● Instructions to follow
Render the entries below as a Markdown table with two columns, Row and Line Text, giving each line its own numbered row and omitting blank lines. Leave the pictures out of the table.

Top of Data in this exercise

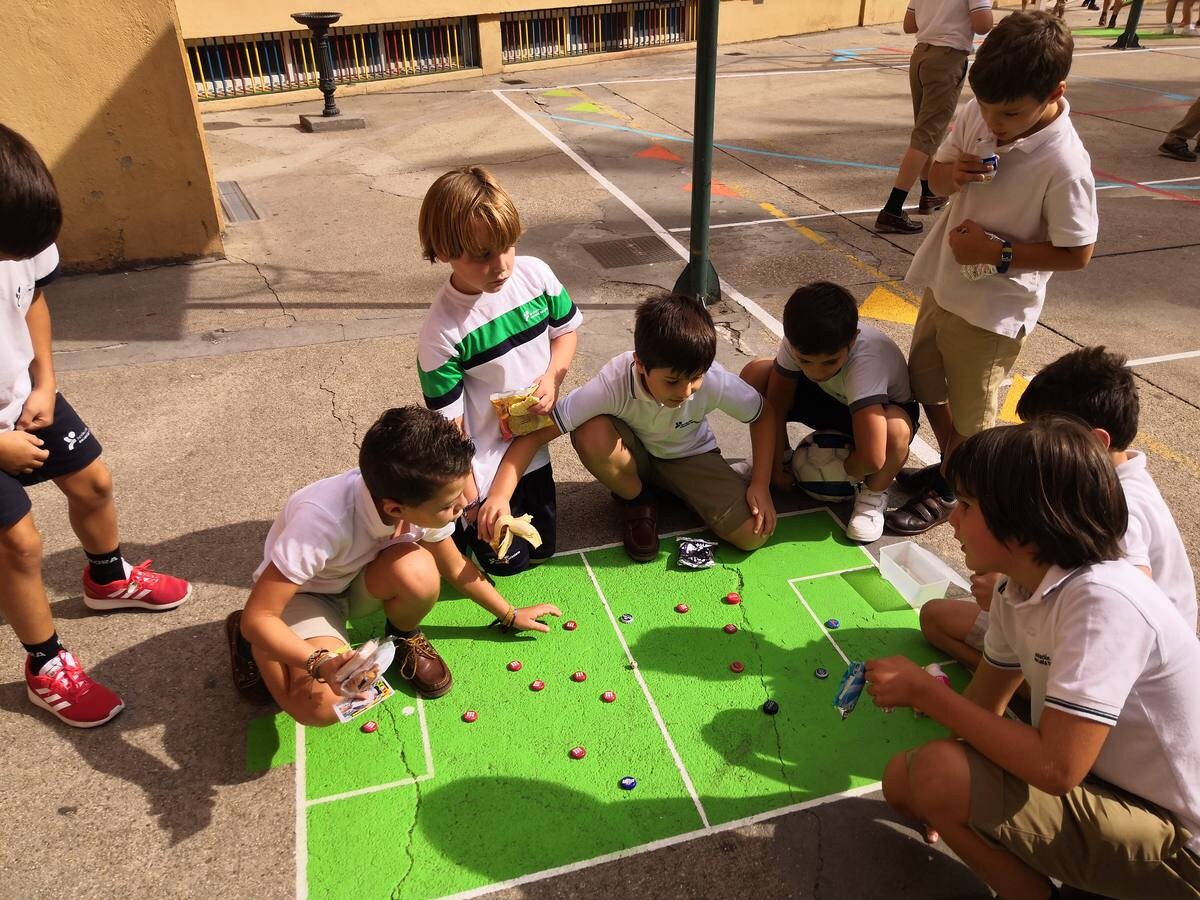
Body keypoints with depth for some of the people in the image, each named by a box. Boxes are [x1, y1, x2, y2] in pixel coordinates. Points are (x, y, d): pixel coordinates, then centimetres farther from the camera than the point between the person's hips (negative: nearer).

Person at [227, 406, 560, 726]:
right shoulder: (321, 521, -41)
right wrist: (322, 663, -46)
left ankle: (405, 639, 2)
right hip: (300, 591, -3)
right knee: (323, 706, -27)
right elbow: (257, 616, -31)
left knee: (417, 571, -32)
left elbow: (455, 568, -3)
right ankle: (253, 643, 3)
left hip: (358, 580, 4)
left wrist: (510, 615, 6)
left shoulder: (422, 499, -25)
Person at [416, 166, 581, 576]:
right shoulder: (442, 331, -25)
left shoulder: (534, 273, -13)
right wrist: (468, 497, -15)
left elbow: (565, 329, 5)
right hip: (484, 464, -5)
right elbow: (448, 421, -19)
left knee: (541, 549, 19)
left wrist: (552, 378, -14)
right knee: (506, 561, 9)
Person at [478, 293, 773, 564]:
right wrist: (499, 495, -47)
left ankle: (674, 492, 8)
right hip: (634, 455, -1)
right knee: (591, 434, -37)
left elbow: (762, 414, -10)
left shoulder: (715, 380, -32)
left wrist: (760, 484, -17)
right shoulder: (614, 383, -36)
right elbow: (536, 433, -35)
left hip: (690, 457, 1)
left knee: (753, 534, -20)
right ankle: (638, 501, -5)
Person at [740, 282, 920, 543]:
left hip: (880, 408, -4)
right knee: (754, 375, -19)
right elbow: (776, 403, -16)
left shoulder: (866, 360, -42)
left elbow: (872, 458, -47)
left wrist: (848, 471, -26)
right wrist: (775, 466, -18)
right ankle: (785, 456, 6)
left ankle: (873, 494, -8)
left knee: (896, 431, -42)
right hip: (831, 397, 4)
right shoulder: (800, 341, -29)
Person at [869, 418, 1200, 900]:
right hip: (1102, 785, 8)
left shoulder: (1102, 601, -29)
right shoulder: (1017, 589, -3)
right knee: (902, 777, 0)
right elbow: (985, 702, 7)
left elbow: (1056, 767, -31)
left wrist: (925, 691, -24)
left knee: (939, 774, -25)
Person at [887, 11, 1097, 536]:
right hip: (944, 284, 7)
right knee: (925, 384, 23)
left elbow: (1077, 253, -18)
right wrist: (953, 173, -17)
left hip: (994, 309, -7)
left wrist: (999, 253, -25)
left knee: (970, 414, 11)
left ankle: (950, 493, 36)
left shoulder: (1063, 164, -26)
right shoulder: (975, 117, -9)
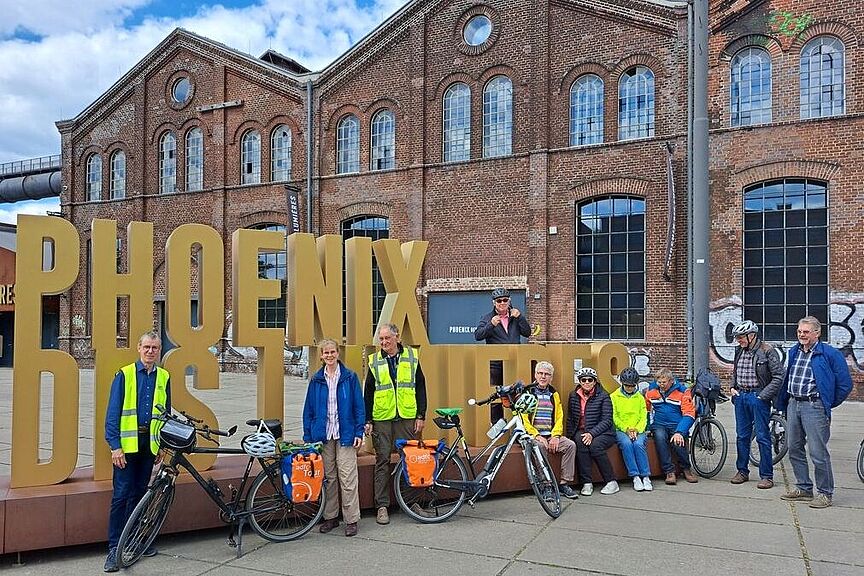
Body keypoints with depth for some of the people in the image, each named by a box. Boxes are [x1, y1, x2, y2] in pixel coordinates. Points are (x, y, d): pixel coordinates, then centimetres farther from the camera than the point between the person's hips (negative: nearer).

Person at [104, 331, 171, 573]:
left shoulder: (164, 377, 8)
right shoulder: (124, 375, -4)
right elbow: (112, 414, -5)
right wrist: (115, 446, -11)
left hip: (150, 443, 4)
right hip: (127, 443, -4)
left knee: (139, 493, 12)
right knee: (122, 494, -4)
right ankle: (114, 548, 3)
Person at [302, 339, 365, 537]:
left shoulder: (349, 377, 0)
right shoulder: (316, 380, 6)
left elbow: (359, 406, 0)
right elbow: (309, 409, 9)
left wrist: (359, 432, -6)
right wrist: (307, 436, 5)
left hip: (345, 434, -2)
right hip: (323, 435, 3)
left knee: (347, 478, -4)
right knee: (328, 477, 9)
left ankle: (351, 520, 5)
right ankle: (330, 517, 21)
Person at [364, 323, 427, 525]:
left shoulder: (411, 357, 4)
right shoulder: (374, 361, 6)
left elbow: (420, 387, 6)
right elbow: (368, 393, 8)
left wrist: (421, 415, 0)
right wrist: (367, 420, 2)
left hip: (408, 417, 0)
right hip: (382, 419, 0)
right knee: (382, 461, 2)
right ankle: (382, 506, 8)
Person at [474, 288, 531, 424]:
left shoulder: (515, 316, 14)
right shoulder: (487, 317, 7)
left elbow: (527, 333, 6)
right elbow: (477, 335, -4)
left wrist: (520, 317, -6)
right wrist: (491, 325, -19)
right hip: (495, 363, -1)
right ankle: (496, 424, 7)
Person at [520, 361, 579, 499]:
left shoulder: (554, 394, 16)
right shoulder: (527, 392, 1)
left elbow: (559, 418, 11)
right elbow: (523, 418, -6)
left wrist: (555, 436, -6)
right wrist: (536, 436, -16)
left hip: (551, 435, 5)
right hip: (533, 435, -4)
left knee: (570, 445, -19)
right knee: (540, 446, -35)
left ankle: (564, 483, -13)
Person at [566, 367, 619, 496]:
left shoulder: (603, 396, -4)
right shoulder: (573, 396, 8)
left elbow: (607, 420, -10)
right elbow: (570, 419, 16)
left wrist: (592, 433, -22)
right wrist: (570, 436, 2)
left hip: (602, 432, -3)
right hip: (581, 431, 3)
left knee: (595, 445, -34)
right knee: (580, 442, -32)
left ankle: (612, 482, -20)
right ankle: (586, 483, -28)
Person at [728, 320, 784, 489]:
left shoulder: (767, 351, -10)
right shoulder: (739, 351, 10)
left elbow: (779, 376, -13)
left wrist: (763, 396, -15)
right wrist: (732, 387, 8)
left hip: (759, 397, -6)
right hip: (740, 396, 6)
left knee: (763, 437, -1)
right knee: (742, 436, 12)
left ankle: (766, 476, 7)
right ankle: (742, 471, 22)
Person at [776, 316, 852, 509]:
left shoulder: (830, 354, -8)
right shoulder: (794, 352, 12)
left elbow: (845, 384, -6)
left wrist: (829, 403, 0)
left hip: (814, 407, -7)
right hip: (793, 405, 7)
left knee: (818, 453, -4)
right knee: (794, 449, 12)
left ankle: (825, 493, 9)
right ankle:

Bottom of Data in this exercise

● Result
| Row | Line Text |
|---|---|
| 1 | Body keypoints with depth for some of the people in the image, each named by a box. Boxes are [x1, y1, x2, y2] in pixel coordinates. Points are (x, y, d): pixel coordinates, then centimetres farther from the camera than the point between the person's hips (negative: nearer). |
| 2 | Person at [227, 406, 560, 726]: |
| 3 | right shoulder: (321, 521, -41) |
| 4 | right wrist: (322, 663, -46) |
| 5 | left ankle: (405, 639, 2) |
| 6 | right hip: (300, 591, -3) |
| 7 | right knee: (323, 706, -27) |
| 8 | right elbow: (257, 616, -31) |
| 9 | left knee: (417, 571, -32) |
| 10 | left elbow: (455, 568, -3) |
| 11 | right ankle: (253, 643, 3) |
| 12 | left hip: (358, 580, 4) |
| 13 | left wrist: (510, 615, 6) |
| 14 | left shoulder: (422, 499, -25) |
| 15 | Person at [416, 166, 581, 576]: |
| 16 | right shoulder: (442, 331, -25) |
| 17 | left shoulder: (534, 273, -13) |
| 18 | right wrist: (468, 497, -15) |
| 19 | left elbow: (565, 329, 5) |
| 20 | right hip: (484, 464, -5) |
| 21 | right elbow: (448, 421, -19) |
| 22 | left knee: (541, 549, 19) |
| 23 | left wrist: (552, 378, -14) |
| 24 | right knee: (506, 561, 9) |
| 25 | Person at [478, 293, 773, 564]: |
| 26 | right wrist: (499, 495, -47) |
| 27 | left ankle: (674, 492, 8) |
| 28 | right hip: (634, 455, -1) |
| 29 | right knee: (591, 434, -37) |
| 30 | left elbow: (762, 414, -10) |
| 31 | left shoulder: (715, 380, -32) |
| 32 | left wrist: (760, 484, -17) |
| 33 | right shoulder: (614, 383, -36) |
| 34 | right elbow: (536, 433, -35) |
| 35 | left hip: (690, 457, 1) |
| 36 | left knee: (753, 534, -20) |
| 37 | right ankle: (638, 501, -5) |
| 38 | Person at [740, 282, 920, 543]: |
| 39 | left hip: (880, 408, -4) |
| 40 | right knee: (754, 375, -19) |
| 41 | right elbow: (776, 403, -16) |
| 42 | left shoulder: (866, 360, -42) |
| 43 | left elbow: (872, 458, -47) |
| 44 | left wrist: (848, 471, -26) |
| 45 | right wrist: (775, 466, -18) |
| 46 | right ankle: (785, 456, 6) |
| 47 | left ankle: (873, 494, -8) |
| 48 | left knee: (896, 431, -42) |
| 49 | right hip: (831, 397, 4) |
| 50 | right shoulder: (800, 341, -29) |
| 51 | Person at [869, 418, 1200, 900]: |
| 52 | right hip: (1102, 785, 8) |
| 53 | left shoulder: (1102, 601, -29) |
| 54 | right shoulder: (1017, 589, -3) |
| 55 | right knee: (902, 777, 0) |
| 56 | right elbow: (985, 702, 7) |
| 57 | left elbow: (1056, 767, -31) |
| 58 | left wrist: (925, 691, -24) |
| 59 | left knee: (939, 774, -25) |
| 60 | Person at [887, 11, 1097, 536]: |
| 61 | right hip: (944, 284, 7) |
| 62 | right knee: (925, 384, 23) |
| 63 | left elbow: (1077, 253, -18) |
| 64 | right wrist: (953, 173, -17) |
| 65 | left hip: (994, 309, -7) |
| 66 | left wrist: (999, 253, -25) |
| 67 | left knee: (970, 414, 11) |
| 68 | left ankle: (950, 493, 36) |
| 69 | left shoulder: (1063, 164, -26) |
| 70 | right shoulder: (975, 117, -9) |
| 71 | Body keypoints with depth for some of the people in the image, each named by a box. Boxes are [x1, y1, x2, y2] in pixel coordinates. Points are (x, y, d): pixel coordinates, then centimetres farther from the camera than the point between the person's hips (negative: nearer). |
| 72 | Person at [104, 331, 171, 573]: |
| 73 | left shoulder: (164, 377, 8) |
| 74 | right shoulder: (124, 375, -4) |
| 75 | right elbow: (112, 414, -5) |
| 76 | right wrist: (115, 446, -11) |
| 77 | left hip: (150, 443, 4) |
| 78 | right hip: (127, 443, -4) |
| 79 | left knee: (139, 493, 12) |
| 80 | right knee: (122, 494, -4) |
| 81 | right ankle: (114, 548, 3) |
| 82 | Person at [302, 339, 365, 537]: |
| 83 | left shoulder: (349, 377, 0) |
| 84 | right shoulder: (316, 380, 6) |
| 85 | left elbow: (359, 406, 0) |
| 86 | right elbow: (309, 409, 9) |
| 87 | left wrist: (359, 432, -6) |
| 88 | right wrist: (307, 436, 5) |
| 89 | left hip: (345, 434, -2) |
| 90 | right hip: (323, 435, 3) |
| 91 | left knee: (347, 478, -4) |
| 92 | right knee: (328, 477, 9) |
| 93 | left ankle: (351, 520, 5) |
| 94 | right ankle: (330, 517, 21) |
| 95 | Person at [364, 323, 427, 525]: |
| 96 | left shoulder: (411, 357, 4) |
| 97 | right shoulder: (374, 361, 6) |
| 98 | left elbow: (420, 387, 6) |
| 99 | right elbow: (368, 393, 8) |
| 100 | left wrist: (421, 415, 0) |
| 101 | right wrist: (367, 420, 2) |
| 102 | left hip: (408, 417, 0) |
| 103 | right hip: (382, 419, 0) |
| 104 | right knee: (382, 461, 2) |
| 105 | right ankle: (382, 506, 8) |
| 106 | Person at [474, 288, 531, 424]: |
| 107 | left shoulder: (515, 316, 14) |
| 108 | right shoulder: (487, 317, 7) |
| 109 | left elbow: (527, 333, 6) |
| 110 | right elbow: (477, 335, -4) |
| 111 | left wrist: (520, 317, -6) |
| 112 | right wrist: (491, 325, -19) |
| 113 | right hip: (495, 363, -1) |
| 114 | right ankle: (496, 424, 7) |
| 115 | Person at [520, 361, 579, 499]: |
| 116 | left shoulder: (554, 394, 16) |
| 117 | right shoulder: (527, 392, 1) |
| 118 | left elbow: (559, 418, 11) |
| 119 | right elbow: (523, 418, -6) |
| 120 | left wrist: (555, 436, -6) |
| 121 | right wrist: (536, 436, -16) |
| 122 | left hip: (551, 435, 5) |
| 123 | right hip: (533, 435, -4) |
| 124 | left knee: (570, 445, -19) |
| 125 | right knee: (540, 446, -35) |
| 126 | left ankle: (564, 483, -13) |
| 127 | Person at [566, 367, 619, 496]: |
| 128 | left shoulder: (603, 396, -4) |
| 129 | right shoulder: (573, 396, 8) |
| 130 | left elbow: (607, 420, -10) |
| 131 | right elbow: (570, 419, 16) |
| 132 | left wrist: (592, 433, -22) |
| 133 | right wrist: (570, 436, 2) |
| 134 | left hip: (602, 432, -3) |
| 135 | right hip: (581, 431, 3) |
| 136 | left knee: (595, 445, -34) |
| 137 | right knee: (580, 442, -32) |
| 138 | left ankle: (612, 482, -20) |
| 139 | right ankle: (586, 483, -28) |
| 140 | Person at [728, 320, 784, 489]: |
| 141 | left shoulder: (767, 351, -10) |
| 142 | right shoulder: (739, 351, 10) |
| 143 | left elbow: (779, 376, -13) |
| 144 | left wrist: (763, 396, -15) |
| 145 | right wrist: (732, 387, 8) |
| 146 | left hip: (759, 397, -6) |
| 147 | right hip: (740, 396, 6) |
| 148 | left knee: (763, 437, -1) |
| 149 | right knee: (742, 436, 12) |
| 150 | left ankle: (766, 476, 7) |
| 151 | right ankle: (742, 471, 22) |
| 152 | Person at [776, 316, 852, 509]: |
| 153 | left shoulder: (830, 354, -8) |
| 154 | right shoulder: (794, 352, 12) |
| 155 | left elbow: (845, 384, -6) |
| 156 | left wrist: (829, 403, 0) |
| 157 | left hip: (814, 407, -7) |
| 158 | right hip: (793, 405, 7) |
| 159 | left knee: (818, 453, -4) |
| 160 | right knee: (794, 449, 12) |
| 161 | left ankle: (825, 493, 9) |
| 162 | right ankle: |